Practicing Success

Target Exam

CUET

Subject

Economics

Chapter

Micro Economics: Theory of Consumer behaviour

Question:

The quantity of a good that the consumer chooses can increase or decrease with the rise in the price of a related goods depending on whether the two goods are substitutes or complementary to each other. Goods which are consumer together are called complementary goods. Examples of goods which are complement to each other include tea and sugar, shoes and shocks, pen and ink, etc, Since tea and sugar are used together, an increase in the price of sugar is likely to decrease the demand for tea and decrease in the price of sugar is likely to increase the demand for tea. Similar is the case wit other complements. In general, the demand for a good moves in the opposite direction of the price of its complementary good.

The goods which can be used in place of each other are called ?

Options:

Normal goods

Complementary goods

Substitute goods

Giffen goods

Correct Answer:

Substitute goods

Explanation:

The correct answer is option (3) : Substitute goods

1. Normal Goods : - Normal goods are those for which demand increases as consumer incomes rise and decreases as consumer incomes fall. Examples include many everyday items like clothing, electronics, and most food items.

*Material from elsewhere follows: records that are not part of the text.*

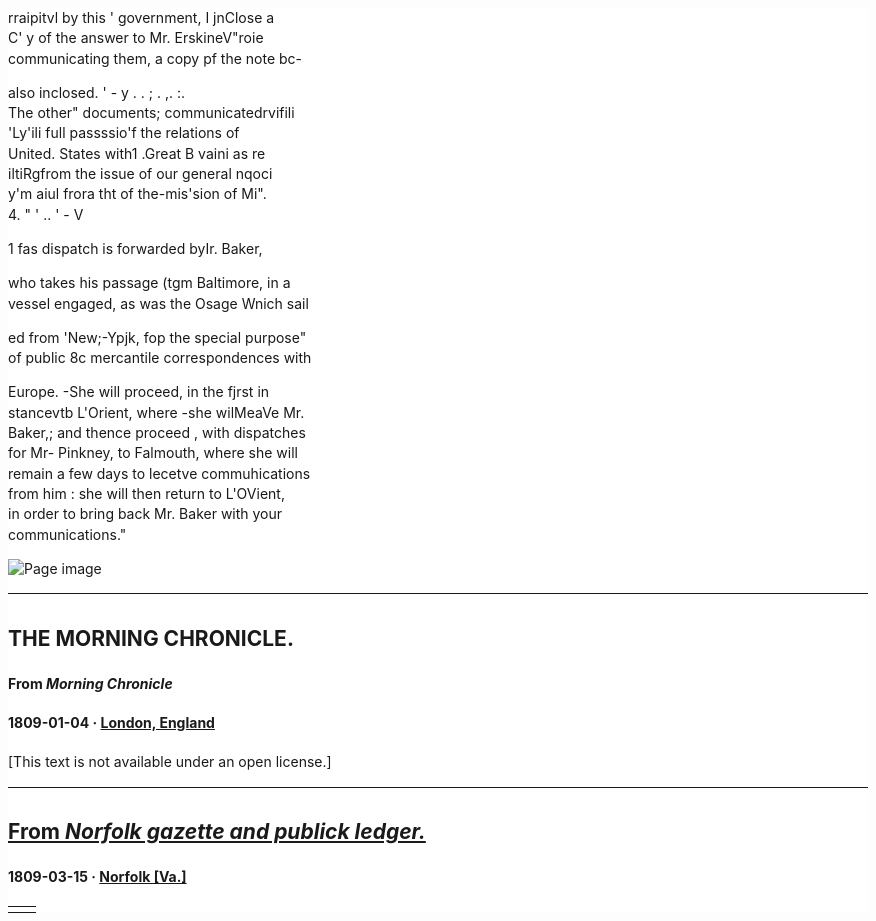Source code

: rraipitvl by this &#x27; government, I jnClose a  
C&#x27; y of the answer to Mr. ErskineV&quot;roie  
communicating them, a copy pf the note bc-  
  
also inclosed. &#x27; - y . . ; . ,. :.  
The other&quot; documents; communicatedrvifili  
&#x27;Ly&#x27;ili full passssio&#x27;f the relations of  
United. States with1 .Great B vaini as re  
iltiRgfrom the issue of our general nqoci  
y&#x27;m aiul frora tht of the-mis&#x27;sion of Mi&quot;.  
4. &quot; &#x27; .. &#x27; - V  
  
1 fas dispatch is forwarded byIr. Baker,  
  
who takes his passage (tgm Baltimore, in a  
vessel engaged, as was the Osage Wnich sail  
  
ed from &#x27;New;-Ypjk, fop the special purpose&quot;  
of public 8c mercantile correspondences with  
  
Europe. -She will proceed, in the fjrst in­  
stancevtb L&#x27;Orient, where -she wilMeaVe Mr.  
Baker,; and thence proceed , with dispatches  
for Mr- Pinkney, to Falmouth, where she will  
remain a few days to lecetve commuhications  
from him : she will then return to L&#x27;OVient,  
in order to bring back Mr. Baker with your  
communications.&quot; 
</td><td style="width: 50%; max-height: 75%; margin: auto; display: block;">
<img alt="Page image" src="https://newspapers.digitalnc.org/images/iiif/batch_ncu_RalMin9n_ver01%2Fdata%2F1808120801%2F0895.jp2/pct:2.006457564575646,14.428668018931711,46.17158671586716,83.36713995943205/!600,600/0/default.jpg"/>
</td>
</tr></table>

---

## THE MORNING CHRONICLE.

#### From _Morning Chronicle_

#### 1809-01-04 &middot; [London, England](http://dbpedia.org/resource/London)

[This text is not available under an open license.]

---

## [From _Norfolk gazette and publick ledger._](https://www.loc.gov/resource/sn85025815/1809-03-15/ed-1/?sp=3)

#### 1809-03-15 &middot; [Norfolk [Va.]](http://dbpedia.org/resource/Norfolk%2C_Virginia)

<table style="width: 100%;"><tr><td style="width: 50%">
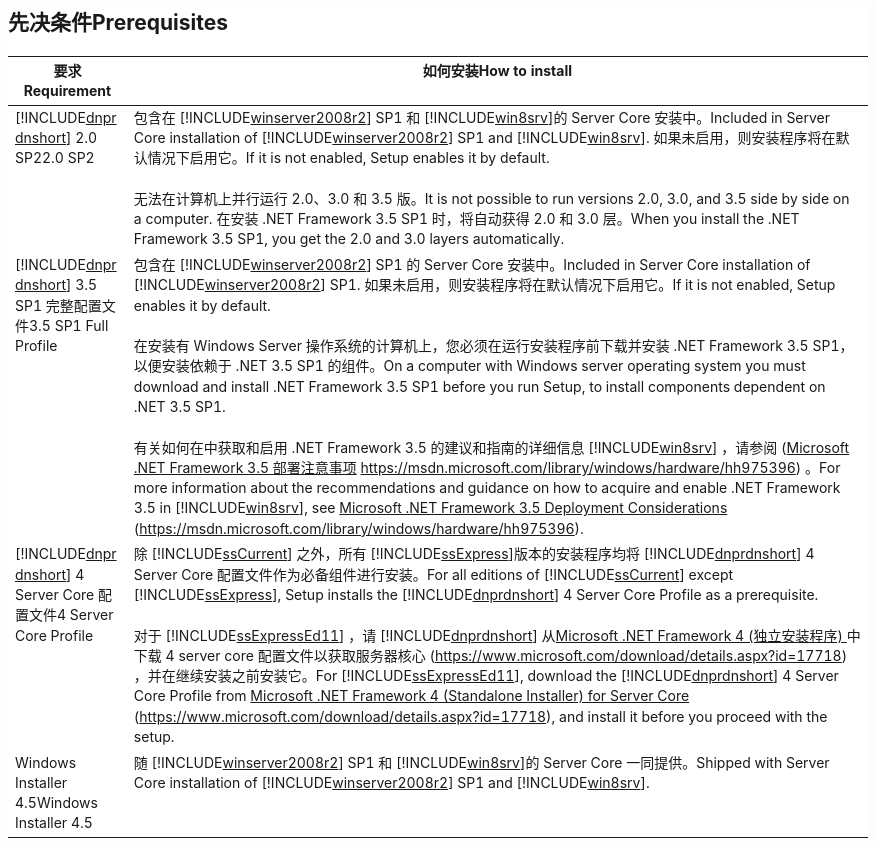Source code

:## <a name="prerequisites"></a><span data-ttu-id="5d450-109">先决条件</span><span class="sxs-lookup"><span data-stu-id="5d450-109">Prerequisites</span></span>  
  
|<span data-ttu-id="5d450-110">要求</span><span class="sxs-lookup"><span data-stu-id="5d450-110">Requirement</span></span>|<span data-ttu-id="5d450-111">如何安装</span><span class="sxs-lookup"><span data-stu-id="5d450-111">How to install</span></span>|  
|-----------------|--------------------|  
|[!INCLUDE[dnprdnshort](../../includes/dnprdnshort-md.md)] <span data-ttu-id="5d450-112">2.0 SP2</span><span class="sxs-lookup"><span data-stu-id="5d450-112">2.0 SP2</span></span>|<span data-ttu-id="5d450-113">包含在 [!INCLUDE[winserver2008r2](../../includes/winserver2008r2-md.md)] SP1 和 [!INCLUDE[win8srv](../../includes/win8srv-md.md)]的 Server Core 安装中。</span><span class="sxs-lookup"><span data-stu-id="5d450-113">Included in Server Core installation of [!INCLUDE[winserver2008r2](../../includes/winserver2008r2-md.md)] SP1 and [!INCLUDE[win8srv](../../includes/win8srv-md.md)].</span></span> <span data-ttu-id="5d450-114">如果未启用，则安装程序将在默认情况下启用它。</span><span class="sxs-lookup"><span data-stu-id="5d450-114">If it is not enabled, Setup enables it by default.</span></span><br /><br /> <span data-ttu-id="5d450-115">无法在计算机上并行运行 2.0、3.0 和 3.5 版。</span><span class="sxs-lookup"><span data-stu-id="5d450-115">It is not possible to run versions 2.0, 3.0, and 3.5 side by side on a computer.</span></span> <span data-ttu-id="5d450-116">在安装 .NET Framework 3.5 SP1 时，将自动获得 2.0 和 3.0 层。</span><span class="sxs-lookup"><span data-stu-id="5d450-116">When you install the .NET Framework 3.5 SP1, you get the 2.0 and 3.0 layers automatically.</span></span>|  
|[!INCLUDE[dnprdnshort](../../includes/dnprdnshort-md.md)] <span data-ttu-id="5d450-117">3.5 SP1 完整配置文件</span><span class="sxs-lookup"><span data-stu-id="5d450-117">3.5 SP1 Full Profile</span></span>|<span data-ttu-id="5d450-118">包含在 [!INCLUDE[winserver2008r2](../../includes/winserver2008r2-md.md)] SP1 的 Server Core 安装中。</span><span class="sxs-lookup"><span data-stu-id="5d450-118">Included in Server Core installation of [!INCLUDE[winserver2008r2](../../includes/winserver2008r2-md.md)] SP1.</span></span> <span data-ttu-id="5d450-119">如果未启用，则安装程序将在默认情况下启用它。</span><span class="sxs-lookup"><span data-stu-id="5d450-119">If it is not enabled, Setup enables it by default.</span></span><br /><br /> <span data-ttu-id="5d450-120">在安装有 Windows Server 操作系统的计算机上，您必须在运行安装程序前下载并安装 .NET Framework 3.5 SP1，以便安装依赖于 .NET 3.5 SP1 的组件。</span><span class="sxs-lookup"><span data-stu-id="5d450-120">On a computer with Windows server operating system you must download and install .NET Framework 3.5 SP1 before you run Setup, to install components dependent on .NET 3.5 SP1.</span></span><br /><br /> <span data-ttu-id="5d450-121">有关如何在中获取和启用 .NET Framework 3.5 的建议和指南的详细信息 [!INCLUDE[win8srv](../../includes/win8srv-md.md)] ，请参阅 ([Microsoft .NET Framework 3.5 部署注意事项](https://msdn.microsoft.com/library/windows/hardware/hh975396) https://msdn.microsoft.com/library/windows/hardware/hh975396) 。</span><span class="sxs-lookup"><span data-stu-id="5d450-121">For more information about the recommendations and guidance on how to acquire and enable .NET Framework 3.5 in [!INCLUDE[win8srv](../../includes/win8srv-md.md)], see [Microsoft .NET Framework 3.5 Deployment Considerations](https://msdn.microsoft.com/library/windows/hardware/hh975396) (https://msdn.microsoft.com/library/windows/hardware/hh975396).</span></span>|  
|[!INCLUDE[dnprdnshort](../../includes/dnprdnshort-md.md)] <span data-ttu-id="5d450-122">4 Server Core 配置文件</span><span class="sxs-lookup"><span data-stu-id="5d450-122">4 Server Core Profile</span></span>|<span data-ttu-id="5d450-123">除 [!INCLUDE[ssCurrent](../../includes/sscurrent-md.md)] 之外，所有 [!INCLUDE[ssExpress](../../includes/ssexpress-md.md)]版本的安装程序均将 [!INCLUDE[dnprdnshort](../../includes/dnprdnshort-md.md)] 4 Server Core 配置文件作为必备组件进行安装。</span><span class="sxs-lookup"><span data-stu-id="5d450-123">For all editions of [!INCLUDE[ssCurrent](../../includes/sscurrent-md.md)] except [!INCLUDE[ssExpress](../../includes/ssexpress-md.md)], Setup installs the [!INCLUDE[dnprdnshort](../../includes/dnprdnshort-md.md)] 4 Server Core Profile as a prerequisite.</span></span><br /><br /> <span data-ttu-id="5d450-124">对于 [!INCLUDE[ssExpressEd11](../../includes/ssexpressed11-md.md)] ，请 [!INCLUDE[dnprdnshort](../../includes/dnprdnshort-md.md)] 从[Microsoft .NET Framework 4 (独立安装程序) ](https://www.microsoft.com/download/details.aspx?id=17718)中下载 4 server core 配置文件以获取服务器核心 (https://www.microsoft.com/download/details.aspx?id=17718) ，并在继续安装之前安装它。</span><span class="sxs-lookup"><span data-stu-id="5d450-124">For [!INCLUDE[ssExpressEd11](../../includes/ssexpressed11-md.md)], download the [!INCLUDE[dnprdnshort](../../includes/dnprdnshort-md.md)] 4 Server Core Profile from [Microsoft .NET Framework 4 (Standalone Installer) for Server Core](https://www.microsoft.com/download/details.aspx?id=17718) (https://www.microsoft.com/download/details.aspx?id=17718), and install it before you proceed with the setup.</span></span>|  
|<span data-ttu-id="5d450-125">Windows Installer 4.5</span><span class="sxs-lookup"><span data-stu-id="5d450-125">Windows Installer 4.5</span></span>|<span data-ttu-id="5d450-126">随 [!INCLUDE[winserver2008r2](../../includes/winserver2008r2-md.md)] SP1 和 [!INCLUDE[win8srv](../../includes/win8srv-md.md)]的 Server Core 一同提供。</span><span class="sxs-lookup"><span data-stu-id="5d450-126">Shipped with Server Core installation of [!INCLUDE[winserver2008r2](../../includes/winserver2008r2-md.md)] SP1 and [!INCLUDE[win8srv](../../includes/win8srv-md.md)].</span></span>|  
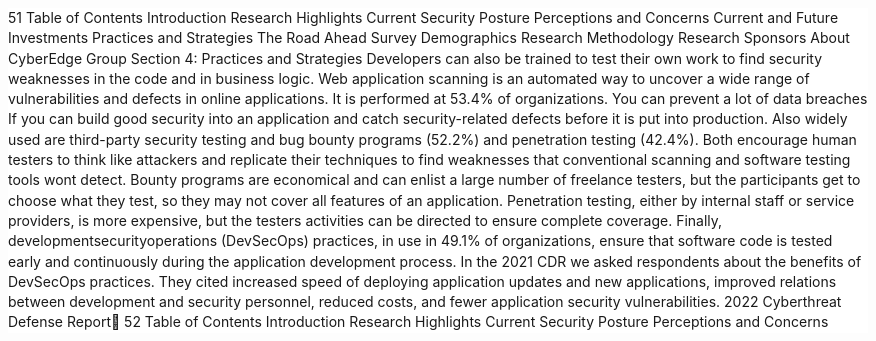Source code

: 51
Table 
of Contents
 Introduction
Research 
Highlights
Current
Security Posture
Perceptions
and Concerns
Current and Future 
Investments
Practices and 
 Strategies
The 
Road Ahead
Survey 
Demographics
Research 
Methodology
Research 
Sponsors
About 
CyberEdge Group
Section 4: Practices and Strategies
Developers can also be trained to test their own work to find 
security weaknesses in the code and in business logic. 
Web application scanning is an automated way to uncover a 
wide range of vulnerabilities and defects in online applications. It 
is performed at 53\.4% of organizations. 
You can prevent a lot of data breaches If 
you can build good security into an application 
and catch security\-related defects before it 
is put into production.
Also widely used are third\-party security testing and bug 
bounty programs (52\.2%) and penetration testing (42\.4%). Both 
encourage human testers to think like attackers and replicate 
their techniques to find weaknesses that conventional scanning 
and software testing tools wont detect. Bounty programs are 
economical and can enlist a large number of freelance testers, 
but the participants get to choose what they test, so they may 
not cover all features of an application. Penetration testing, either 
by internal staff or service providers, is more expensive, but the 
testers activities can be directed to ensure complete coverage.
Finally, developmentsecurityoperations (DevSecOps) 
practices, in use in 49\.1% of organizations, ensure that software 
code is tested early and continuously during the application 
development process. In the 2021 CDR we asked respondents 
about the benefits of DevSecOps practices. They cited increased 
speed of deploying application updates and new applications, 
improved relations between development and security 
personnel, reduced costs, and fewer application security 
vulnerabilities.
2022 Cyberthreat Defense Report
52
Table 
of Contents
 Introduction
Research 
Highlights
Current
Security Posture
Perceptions
and Concerns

2. Complementary Goods :-Complementary goods are goods that are typically used together, so the increase in the price of one may lead to a decrease in the demand for the other. For example,tea and sugar, or printers and ink cartridge are complementary goods.

3. Substitute Goods :Substitute goods are goods  that can be used in place of each other. When the price of one increase, the demand for the other may rise. For instance, if the price of coffee increases, the demand for tea (a substitute) might increase.

4. Giffen Goods: Giffen goods are rare and represent a situation where an increase in the price of good leads to an increase in demand.

-This goes against the typical law of demand, and Giffen goods are often associated with essential goods for which there are no close substitutes, and the income effect dominates the substitution effect.